If battery voltage drops below 3 Volts however, this module is turned off and the battery's voltage is directly passed through to the LEDs.
The signals required for control of the buck converter are provided by the microcontroller.
The Control and Buck Converter modules require voltages upwards of 5 Volts for their function, mainly needed by MOSFET's gates or the microcontroller (When operating near 20MHz).
For that reason, this module consists of a 'Dickson charge pump' that converts the 2.5v ~ 4.2v of the battery to 8v ~ 15v.
The signals required for driving the charge pump are provided by the microcontroller.
Consisting of a LTC1733 Single-Cell Lithium Charge Controller, this module takes care of topping off the battery when a charger is connected.
A single CD4094 Shift-and-Store Register chip (similar to the infamous 595 Shift Register), Takes CLOCK, DATA, STROBE and OUTPUT-ENABLE signals from the microcontroller and outputs the signals needed for controlling the 7-Segment.
These signals are connected to bases of 7 PNP Transistors which drive the LEDs of the 7-Segment directly.
Taking advantage of two schottky diodes, power to the control module will get sourced from either the battery or the charge pump (Which is regulated down to 5 Volts.).
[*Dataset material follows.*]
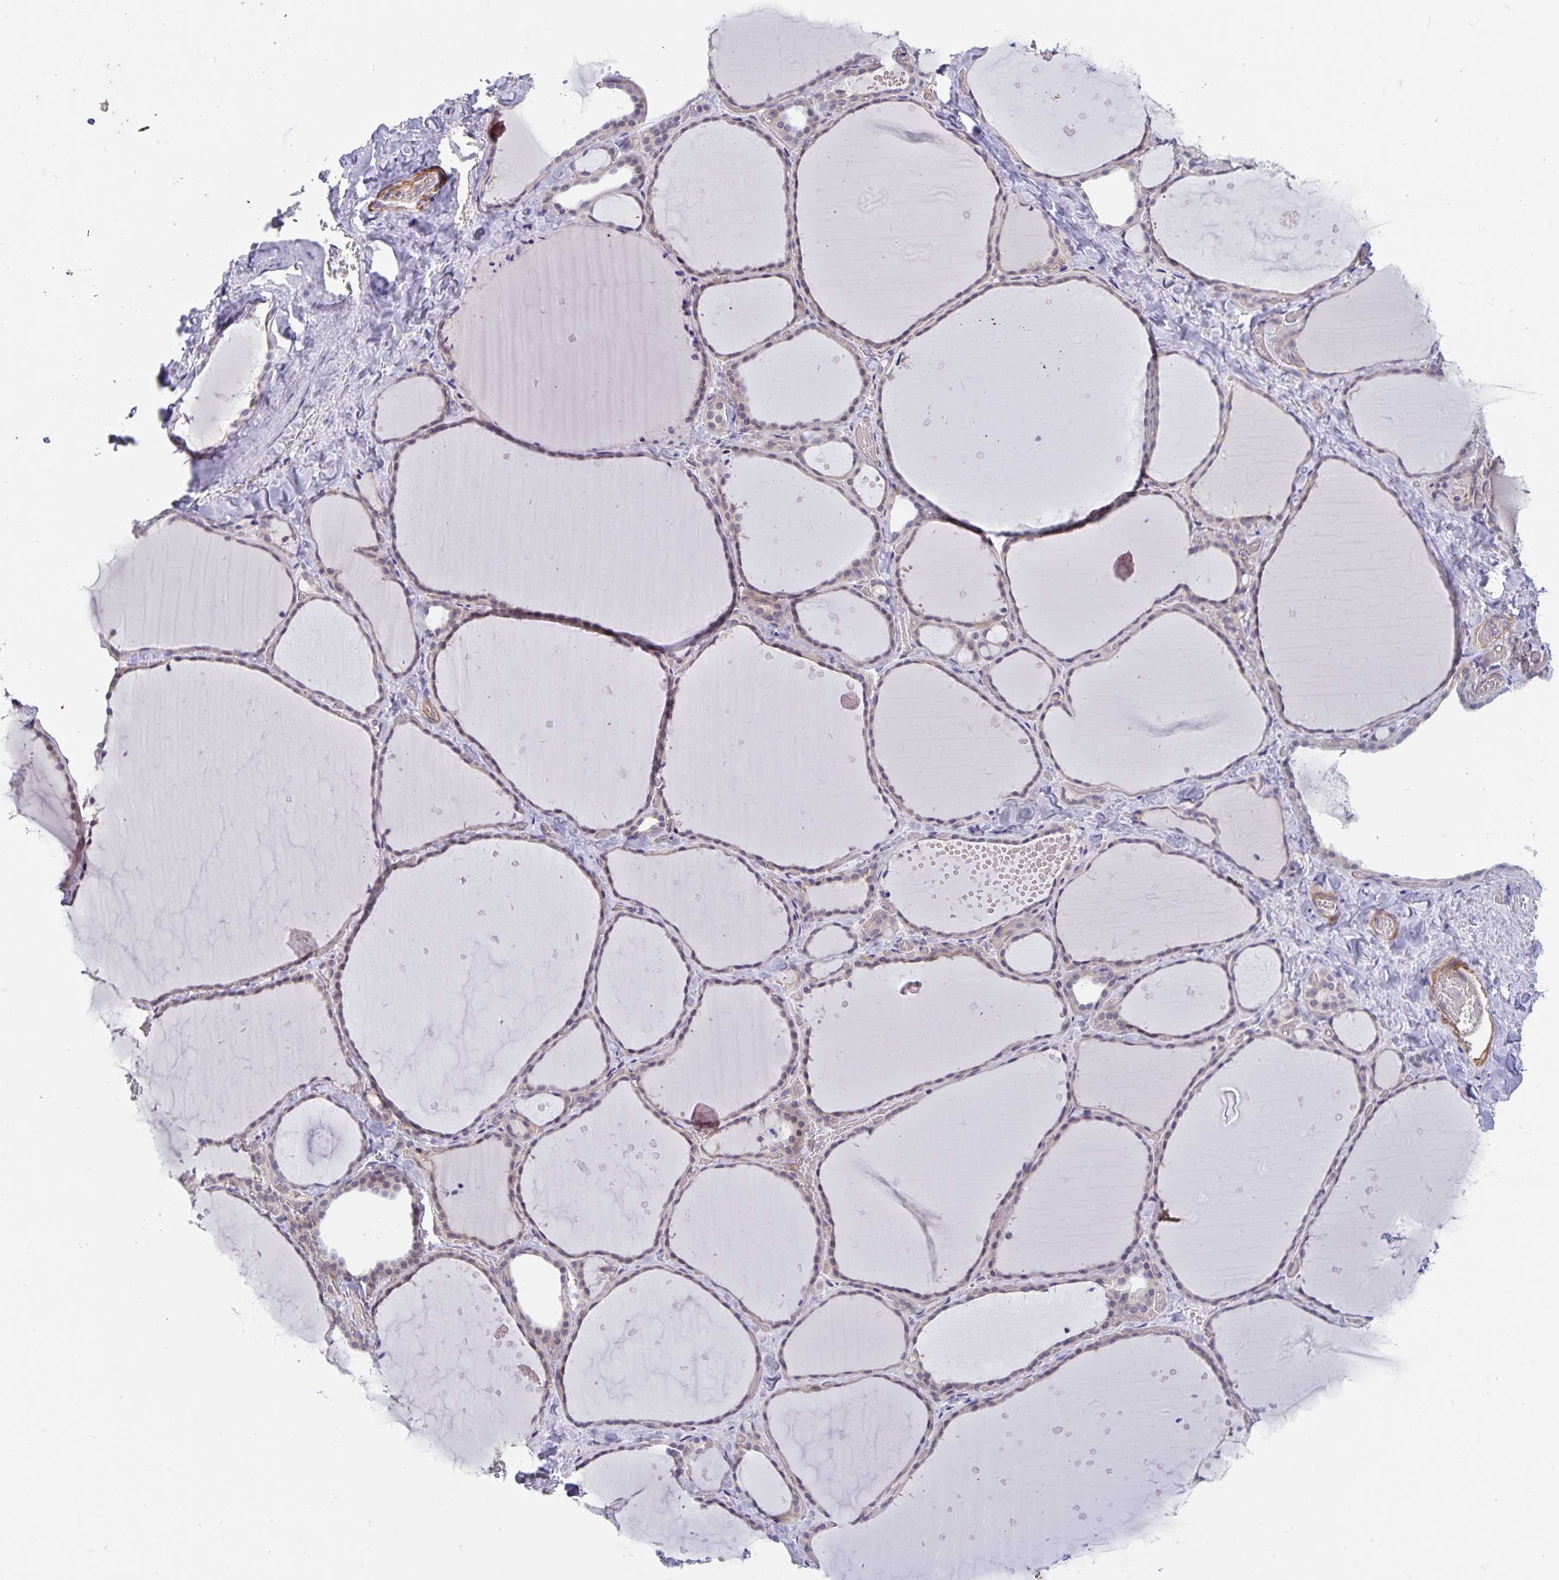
{"staining": {"intensity": "weak", "quantity": "25%-75%", "location": "cytoplasmic/membranous"}, "tissue": "thyroid gland", "cell_type": "Glandular cells", "image_type": "normal", "snomed": [{"axis": "morphology", "description": "Normal tissue, NOS"}, {"axis": "topography", "description": "Thyroid gland"}], "caption": "IHC photomicrograph of unremarkable thyroid gland: thyroid gland stained using immunohistochemistry reveals low levels of weak protein expression localized specifically in the cytoplasmic/membranous of glandular cells, appearing as a cytoplasmic/membranous brown color.", "gene": "BAG6", "patient": {"sex": "female", "age": 36}}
Because of the redundant-psu style dual-diode circuit, current will get sourced from whichever source providing a higher voltage.
The diode accross Vout and Vin of the regulator is there to protect the regulator if the Vout of the regulator goes higher than the Vin. This shouldn't be much of a problem because of relatively small leakage current of the dual-diode circuit, but is put there 'Just-in-Case™'.